By Joel Magalnick, JTNews Correspondent
When students at the Jewish Day School of Metropolitan Seattle showed up for their first day of classes a couple weeks ago, the smiling face from behind the desk of head-of-school was a new — but familiar — one. John Zito, former assistant head-of-school and four-year veteran of JDS, officially took over the post this summer.
“We love him,” says Florence Katz Burstein, president of the school board and parent of one of the school’s eighth graders. “He’s great with kids, with faculty, with families, we’re really happy to have him in that spot.”
Though the kids all had the summer off, Zito said he has been busy. He has had to hire some staff, and fiscal concerns made him decide to not replace the assistant head-of-school position.
“It’s a tougher time in schools right now, we needed to be careful,” Zito said.
The position’s responsibilities have been divided among the staff, a move Zito said was done because he felt the administration could handle the extra load.
Though Zito officially started in June, he has not yet worked with the board to decide any new directions for the school.
“I told the board, let me work through the summer,” he said, “and then we’ll sit down and share both of our visions and our goals together.”
He already has challenges to face.
Among the toughest: a decline in students. Day schools around the country have seen a drop in students due to the tough economy, and JDS is no exception.
Burstein noted that some non-Jewish private schools have underwritten public radio programming and announced they had openings in specific classes. “I’d never heard that before,” she said.
“Increasing enrollment is a definite goal of mine,” Zito said. “We are not getting new families moving to Seattle anymore.”
He said that the school has only three or four new families, which is dramatically different from the years before the Sept. 11 terrorist attacks. He will not sit and watch the numbers drop, however.
“I want to be very, very active with helping market the school,” he said. “We have to come up with innovative ways to attract children.”
Zito also made some changes to kick off the school year.
The most noticeable was in the middle school: each student now receives a new laptop computer.
In the past, parents would pay for their children’s laptops, and once the student graduated he or she would own the computer. By the time graduation came around, however, the equipment was often obsolete.
“Technology changes so dramatically, that the laptop the kid purchased four years before,” Zito said, “was not what you needed to leave with.”
Beginning this year, JDS leased all of the computers from the Dell Corp. Zito said he spent the summer making sure all of the software and textbooks, including Hebrew language, were ready for the first day of school
“To do that in six weeks was in incredibly monumental task,” Zito said.
He is also looking at the younger children’s programs.
“Preschool is one my primary areas to really look at,” he said.
The preschool began a year ago, when the Stroum Jewish Community Center, which had had its satellite preschool located on-site, announced it was shutting that program down. JDS jumped in, received accreditation, and opened up its own school for the 2002-2003 year.
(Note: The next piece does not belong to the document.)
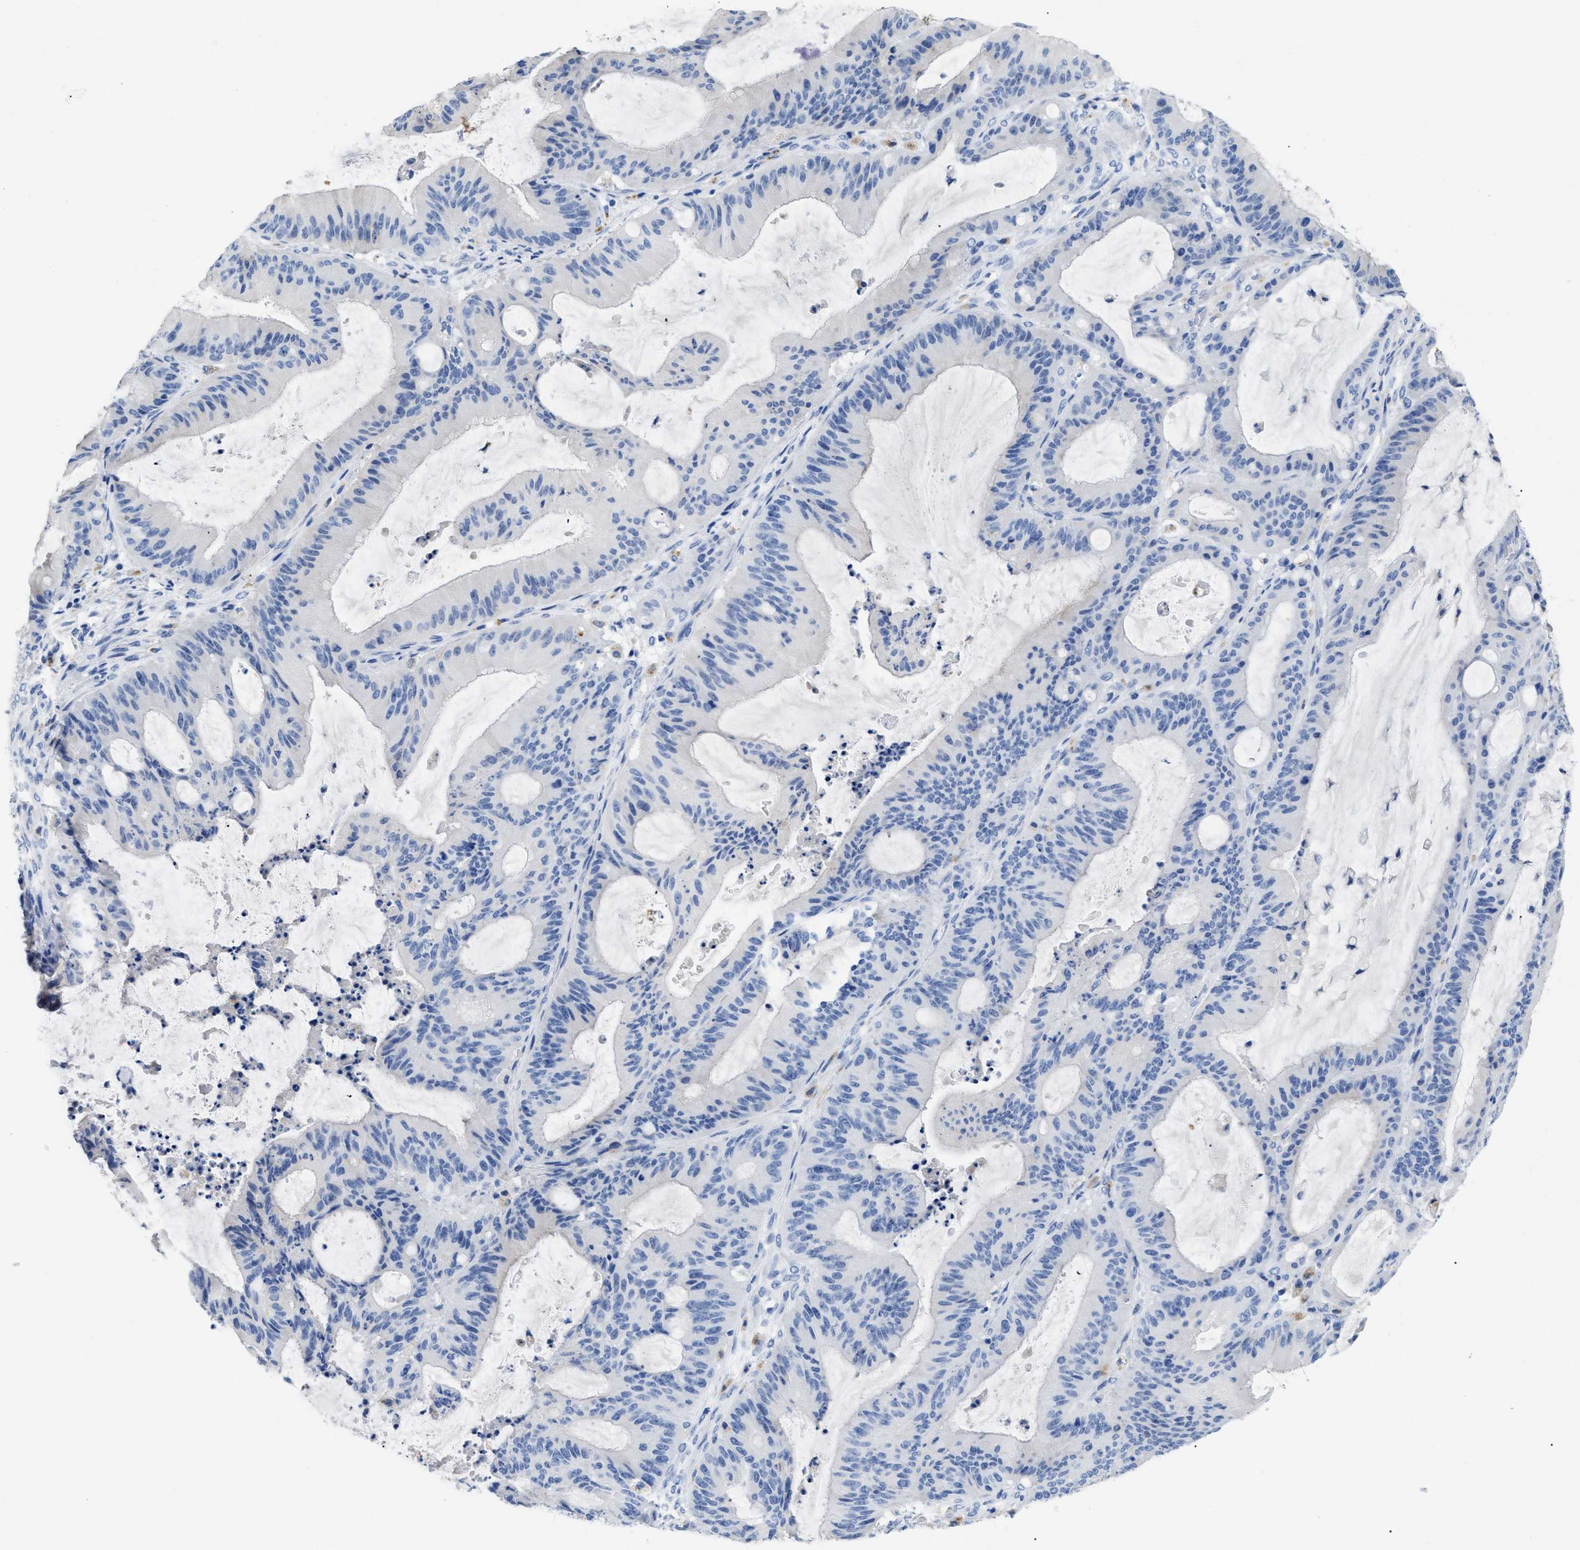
{"staining": {"intensity": "negative", "quantity": "none", "location": "none"}, "tissue": "liver cancer", "cell_type": "Tumor cells", "image_type": "cancer", "snomed": [{"axis": "morphology", "description": "Normal tissue, NOS"}, {"axis": "morphology", "description": "Cholangiocarcinoma"}, {"axis": "topography", "description": "Liver"}, {"axis": "topography", "description": "Peripheral nerve tissue"}], "caption": "Immunohistochemical staining of human liver cholangiocarcinoma reveals no significant expression in tumor cells.", "gene": "APOBEC2", "patient": {"sex": "female", "age": 73}}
The board decided to continue running the preschool into current school year, Zito said.
“It’s good for the Eastside that there is a preschool there,” he added.
Zito said he must also continue working on updating the school’s curriculum, in both Hebrew and secular studies, to keep up with what’s happening, so the kids don’t fall behind. With an intense dual curriculum, the students have their work cut out for them.
“When you come to a day school you really commit yourself,” he said.
Zito must also begin preparing the area community for a capital campaign. JDS would like to rebuild its school on the current site in the next few years, Burstein said.
According to Zito, continued upgrades and vigilance in school security, an area which he gave heavy focus while assistant head-of-school, will also require constant attention.
Though this is only Zito’s fourth year with JDS, he has more than 30 years of experience in education, which began in New York and has taken him as far away as India and Kenya. When he came to Seattle five years ago — he says he loves the richness of the natural beauty in the area — he and his wife worked together at Seattle Hebrew Academy. He had never previously worked in Jewish education before.
Zito took the head-of-school position over from the outgoing head-of-school, Rabbi Elan Sunshine. Sunshine had been with JDS for a year, and the board did not renew his contract.
“It was recognition on both sides, and so we parted company amicably and we moved on,” Burstein said.
One difference between Rabbi Sunshine and Zito is that Sunshine is Jewish. Zito said that was what kept him from applying for the head-of-school job two years ago.
“I probably made it a personal liability, and it really wasn’t,” he says, but now “I don’t feel that way at all.”
He said the board has embraced his abilities, and he can have the Jewish curriculum coordinator, Rabbi Stuart Light, address any religious issues that may arise.
Ultimately, he said, what must happen is that the school is designed with the children in mind.
“We need to provide those kinds of opportunities [so] kids will smile when they’re here,” he said. “We really need to have fun.”